▶ BRIEF
Leaving out the pictures, output each record exactly as it stands.

******

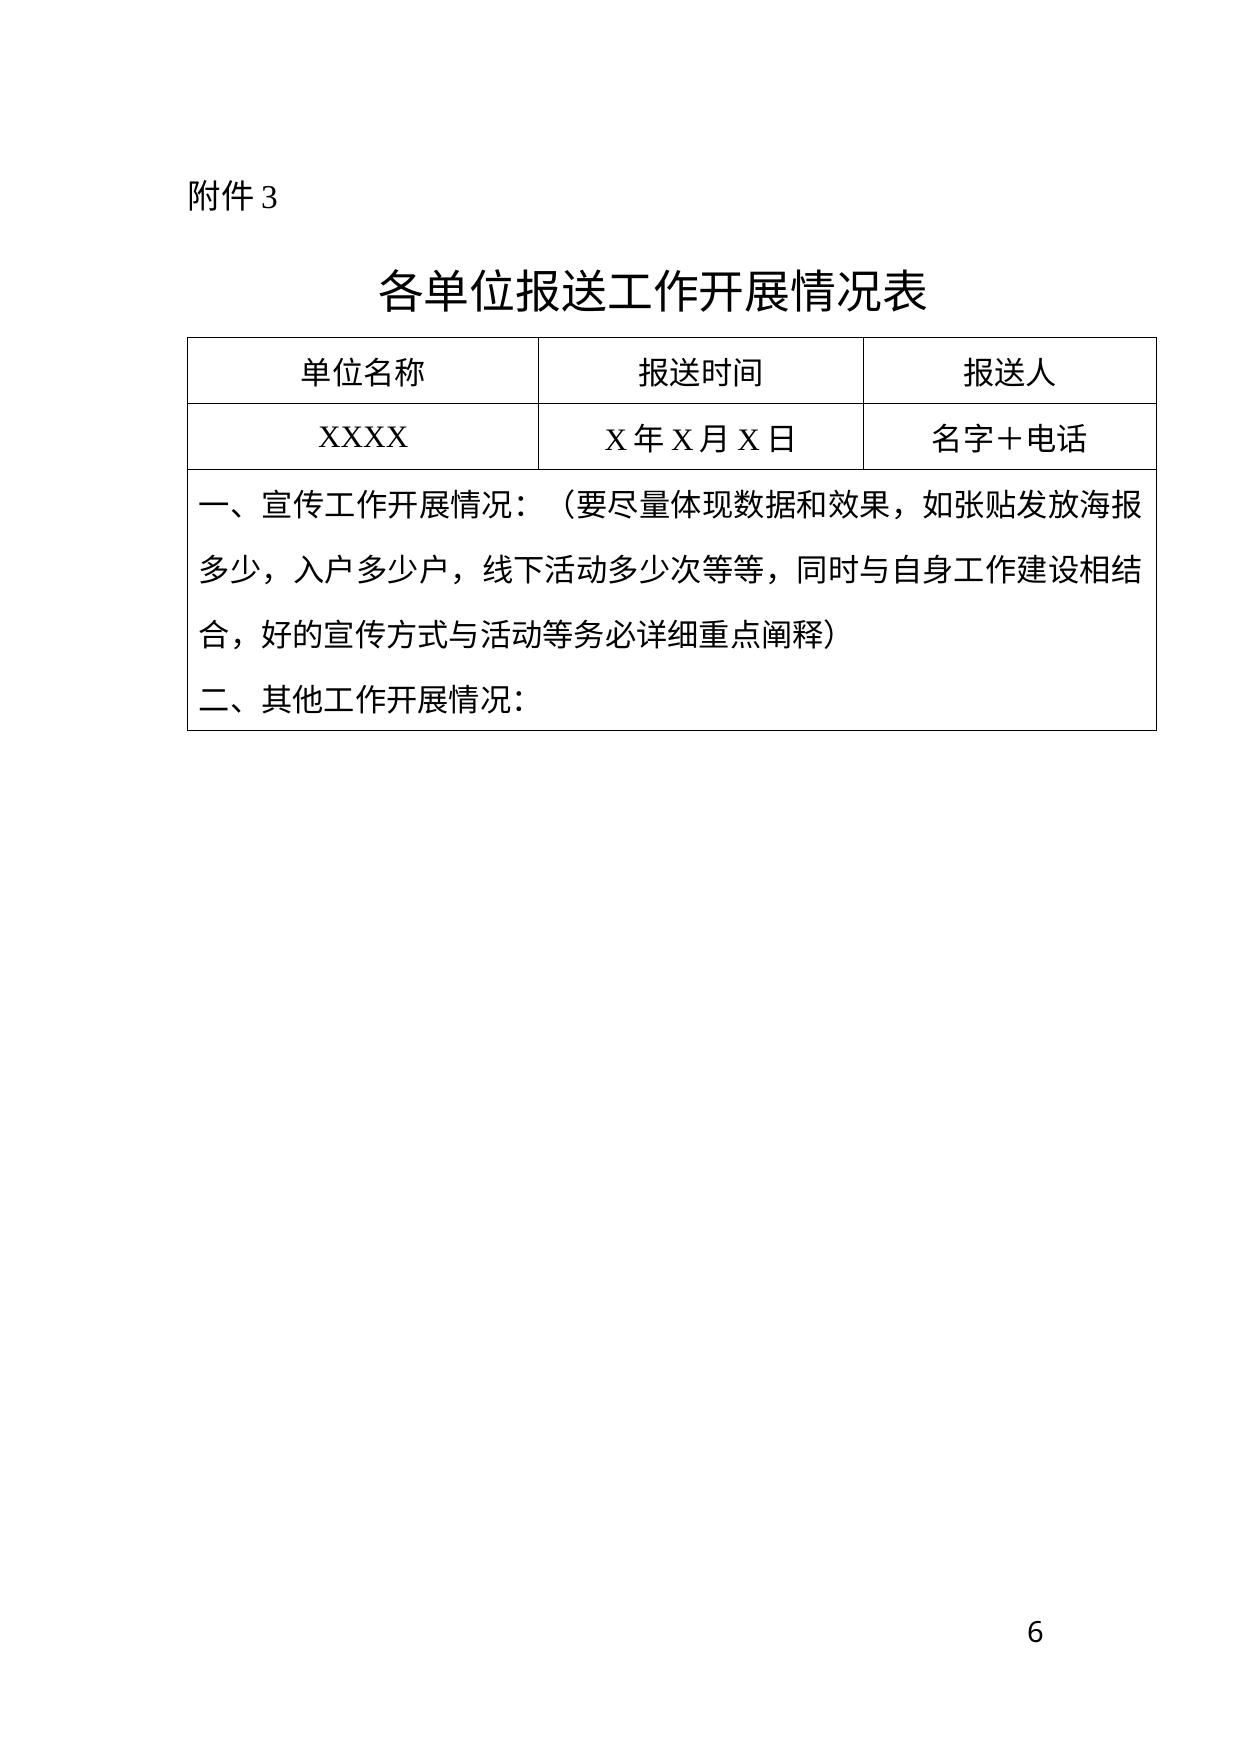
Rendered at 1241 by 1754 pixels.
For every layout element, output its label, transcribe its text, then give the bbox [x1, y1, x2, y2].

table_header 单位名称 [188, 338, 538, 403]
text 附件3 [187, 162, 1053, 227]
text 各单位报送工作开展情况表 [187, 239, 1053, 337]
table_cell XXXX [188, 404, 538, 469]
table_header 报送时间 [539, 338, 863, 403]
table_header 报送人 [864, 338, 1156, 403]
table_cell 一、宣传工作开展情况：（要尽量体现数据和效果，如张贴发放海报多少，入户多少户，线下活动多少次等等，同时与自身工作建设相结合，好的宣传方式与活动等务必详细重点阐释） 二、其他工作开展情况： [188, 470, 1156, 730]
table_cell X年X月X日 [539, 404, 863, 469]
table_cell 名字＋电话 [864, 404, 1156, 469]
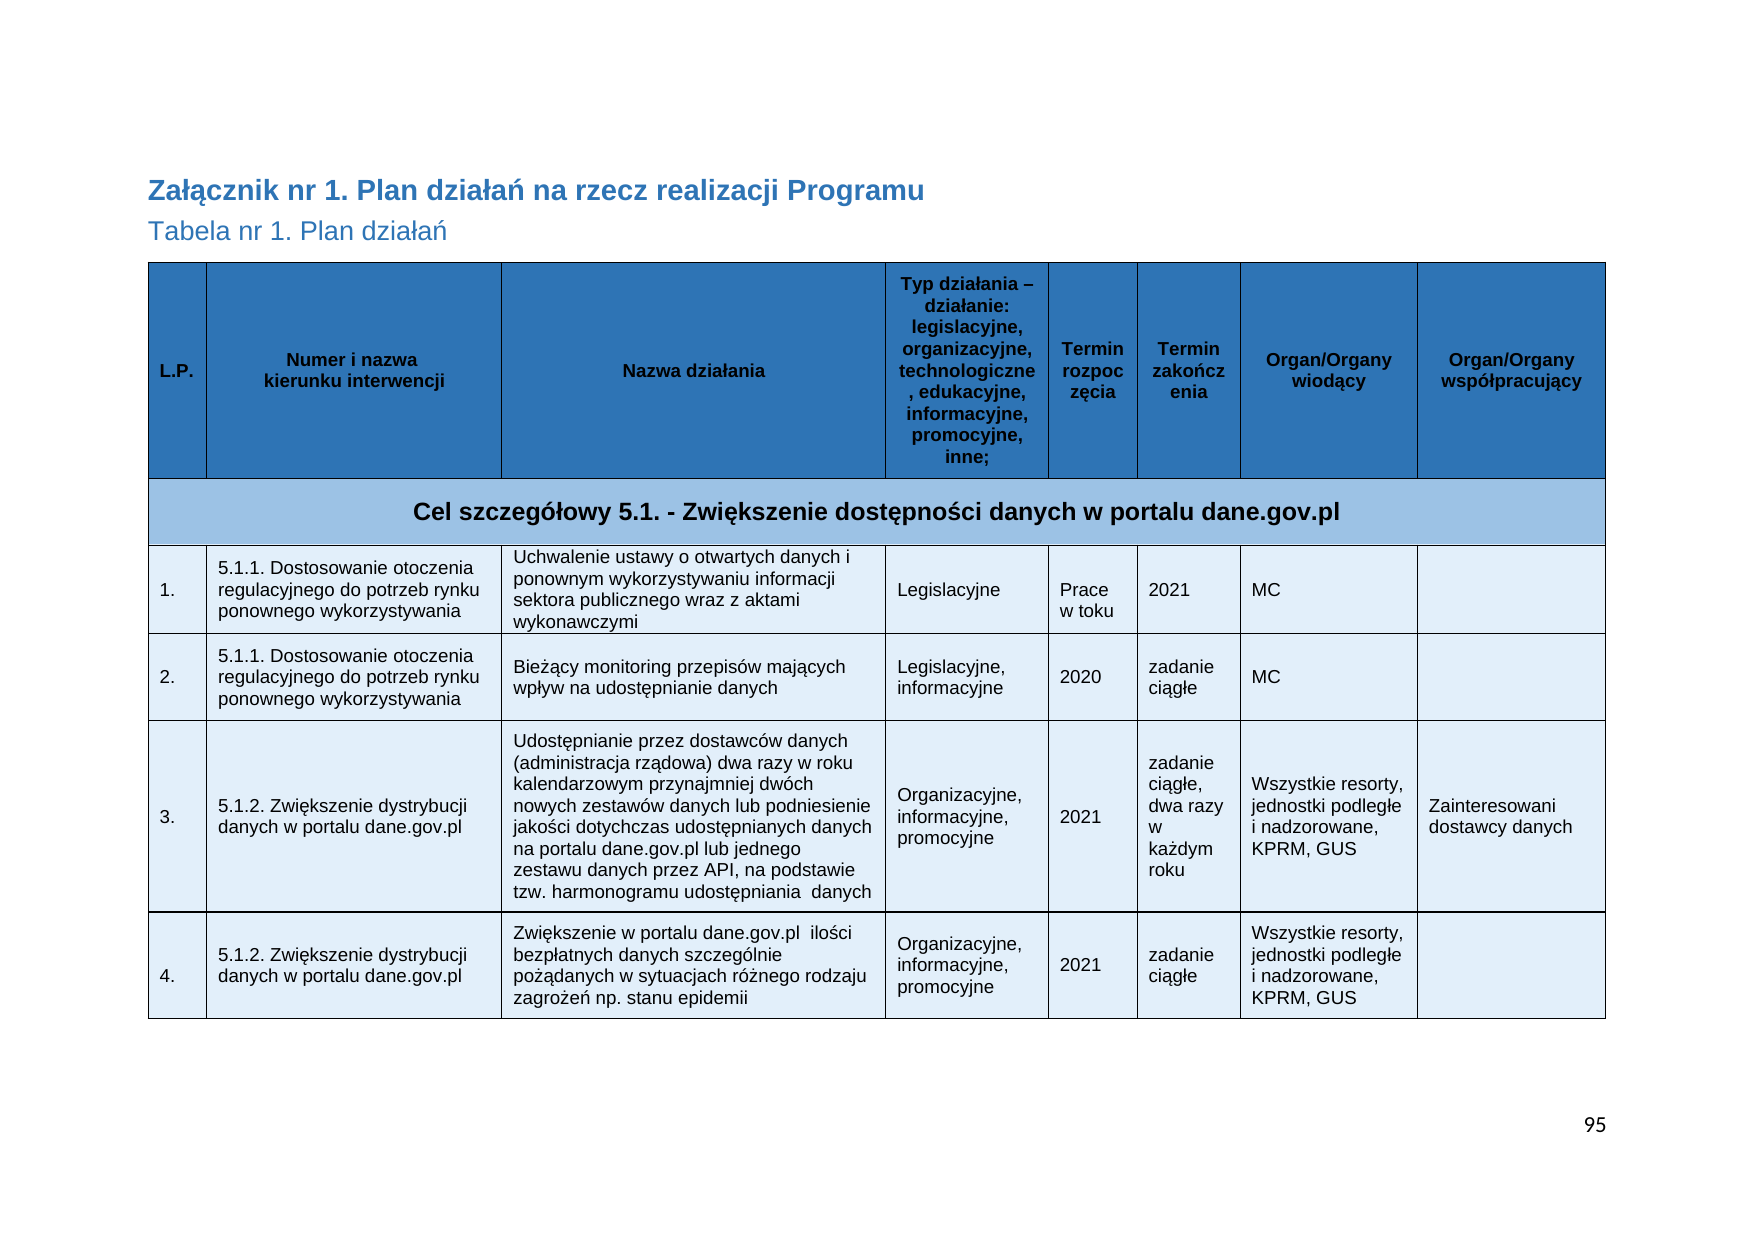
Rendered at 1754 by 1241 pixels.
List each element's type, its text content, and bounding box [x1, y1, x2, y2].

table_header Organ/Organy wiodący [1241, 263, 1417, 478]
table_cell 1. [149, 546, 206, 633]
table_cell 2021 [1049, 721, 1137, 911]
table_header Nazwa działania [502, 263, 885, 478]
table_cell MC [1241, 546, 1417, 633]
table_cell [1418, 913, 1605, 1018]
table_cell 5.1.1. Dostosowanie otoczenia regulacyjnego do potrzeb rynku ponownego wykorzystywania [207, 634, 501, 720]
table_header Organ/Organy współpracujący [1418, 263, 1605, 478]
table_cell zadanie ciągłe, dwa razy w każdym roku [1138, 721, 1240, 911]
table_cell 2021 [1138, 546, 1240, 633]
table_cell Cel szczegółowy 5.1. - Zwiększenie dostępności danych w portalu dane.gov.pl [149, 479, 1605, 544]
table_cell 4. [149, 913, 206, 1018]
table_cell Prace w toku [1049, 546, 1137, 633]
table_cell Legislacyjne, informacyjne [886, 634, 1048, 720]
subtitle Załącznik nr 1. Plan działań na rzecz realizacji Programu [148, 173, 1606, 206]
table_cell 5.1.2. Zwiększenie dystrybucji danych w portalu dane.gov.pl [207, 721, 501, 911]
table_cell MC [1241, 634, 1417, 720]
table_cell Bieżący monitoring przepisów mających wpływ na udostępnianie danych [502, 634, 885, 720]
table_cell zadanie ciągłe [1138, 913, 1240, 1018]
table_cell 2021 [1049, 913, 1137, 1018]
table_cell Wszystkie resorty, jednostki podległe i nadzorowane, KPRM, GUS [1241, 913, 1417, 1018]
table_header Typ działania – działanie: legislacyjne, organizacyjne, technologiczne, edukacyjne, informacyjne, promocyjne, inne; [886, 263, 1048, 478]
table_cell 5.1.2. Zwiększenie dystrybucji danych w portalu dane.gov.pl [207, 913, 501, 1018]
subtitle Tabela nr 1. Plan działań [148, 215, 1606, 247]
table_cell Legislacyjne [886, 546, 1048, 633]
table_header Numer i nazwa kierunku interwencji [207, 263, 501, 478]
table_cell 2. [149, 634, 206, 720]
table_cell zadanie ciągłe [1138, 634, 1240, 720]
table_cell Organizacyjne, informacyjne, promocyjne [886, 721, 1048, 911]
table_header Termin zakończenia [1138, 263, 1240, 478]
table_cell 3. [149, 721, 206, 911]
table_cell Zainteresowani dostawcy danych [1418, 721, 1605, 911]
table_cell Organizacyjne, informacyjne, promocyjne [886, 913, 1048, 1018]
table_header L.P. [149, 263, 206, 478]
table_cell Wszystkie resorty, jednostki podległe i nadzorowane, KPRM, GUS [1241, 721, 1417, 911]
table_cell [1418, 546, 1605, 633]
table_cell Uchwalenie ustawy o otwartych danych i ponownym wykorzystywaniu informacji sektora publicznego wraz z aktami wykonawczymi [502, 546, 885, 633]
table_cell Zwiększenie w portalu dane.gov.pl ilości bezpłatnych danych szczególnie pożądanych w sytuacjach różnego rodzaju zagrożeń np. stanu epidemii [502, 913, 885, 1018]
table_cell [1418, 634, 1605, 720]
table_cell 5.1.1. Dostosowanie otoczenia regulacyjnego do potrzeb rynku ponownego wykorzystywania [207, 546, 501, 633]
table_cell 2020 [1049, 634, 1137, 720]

******

▶ RESPONSE BOX
Rendered at 1241 by 1754 pixels.
For every layout element, output its label, transcribe its text, then give the bbox [x1, y1, x2, y2].

table_header 单位名称 [188, 338, 538, 403]
text 附件3 [187, 162, 1053, 227]
text 各单位报送工作开展情况表 [187, 239, 1053, 337]
table_cell XXXX [188, 404, 538, 469]
table_header 报送时间 [539, 338, 863, 403]
table_header 报送人 [864, 338, 1156, 403]
table_cell 一、宣传工作开展情况：（要尽量体现数据和效果，如张贴发放海报多少，入户多少户，线下活动多少次等等，同时与自身工作建设相结合，好的宣传方式与活动等务必详细重点阐释） 二、其他工作开展情况： [188, 470, 1156, 730]
table_cell X年X月X日 [539, 404, 863, 469]
table_cell 名字＋电话 [864, 404, 1156, 469]
Rendered at 1754 by 1241 pixels.
List each element's type, its text content, and bounding box [x1, y1, x2, y2].

table_header Organ/Organy wiodący [1241, 263, 1417, 478]
table_cell 1. [149, 546, 206, 633]
table_cell 2021 [1049, 721, 1137, 911]
table_header Nazwa działania [502, 263, 885, 478]
table_cell MC [1241, 546, 1417, 633]
table_cell [1418, 913, 1605, 1018]
table_cell 5.1.1. Dostosowanie otoczenia regulacyjnego do potrzeb rynku ponownego wykorzystywania [207, 634, 501, 720]
table_header Organ/Organy współpracujący [1418, 263, 1605, 478]
table_cell zadanie ciągłe, dwa razy w każdym roku [1138, 721, 1240, 911]
table_cell 2021 [1138, 546, 1240, 633]
table_cell Cel szczegółowy 5.1. - Zwiększenie dostępności danych w portalu dane.gov.pl [149, 479, 1605, 544]
table_cell 4. [149, 913, 206, 1018]
table_cell Prace w toku [1049, 546, 1137, 633]
table_cell Legislacyjne, informacyjne [886, 634, 1048, 720]
subtitle Załącznik nr 1. Plan działań na rzecz realizacji Programu [148, 173, 1606, 206]
table_cell 5.1.2. Zwiększenie dystrybucji danych w portalu dane.gov.pl [207, 721, 501, 911]
table_cell MC [1241, 634, 1417, 720]
table_cell Bieżący monitoring przepisów mających wpływ na udostępnianie danych [502, 634, 885, 720]
table_cell zadanie ciągłe [1138, 913, 1240, 1018]
table_cell 2021 [1049, 913, 1137, 1018]
table_cell Wszystkie resorty, jednostki podległe i nadzorowane, KPRM, GUS [1241, 913, 1417, 1018]
table_header Typ działania – działanie: legislacyjne, organizacyjne, technologiczne, edukacyjne, informacyjne, promocyjne, inne; [886, 263, 1048, 478]
table_cell 5.1.2. Zwiększenie dystrybucji danych w portalu dane.gov.pl [207, 913, 501, 1018]
subtitle Tabela nr 1. Plan działań [148, 215, 1606, 247]
table_cell Legislacyjne [886, 546, 1048, 633]
table_header Numer i nazwa kierunku interwencji [207, 263, 501, 478]
table_cell 2. [149, 634, 206, 720]
table_cell zadanie ciągłe [1138, 634, 1240, 720]
table_cell Organizacyjne, informacyjne, promocyjne [886, 721, 1048, 911]
table_header Termin zakończenia [1138, 263, 1240, 478]
table_cell 3. [149, 721, 206, 911]
table_cell Zainteresowani dostawcy danych [1418, 721, 1605, 911]
table_cell Organizacyjne, informacyjne, promocyjne [886, 913, 1048, 1018]
table_header L.P. [149, 263, 206, 478]
table_cell Wszystkie resorty, jednostki podległe i nadzorowane, KPRM, GUS [1241, 721, 1417, 911]
table_cell [1418, 546, 1605, 633]
table_cell Uchwalenie ustawy o otwartych danych i ponownym wykorzystywaniu informacji sektora publicznego wraz z aktami wykonawczymi [502, 546, 885, 633]
table_cell Zwiększenie w portalu dane.gov.pl ilości bezpłatnych danych szczególnie pożądanych w sytuacjach różnego rodzaju zagrożeń np. stanu epidemii [502, 913, 885, 1018]
table_cell [1418, 634, 1605, 720]
table_cell 5.1.1. Dostosowanie otoczenia regulacyjnego do potrzeb rynku ponownego wykorzystywania [207, 546, 501, 633]
table_cell 2020 [1049, 634, 1137, 720]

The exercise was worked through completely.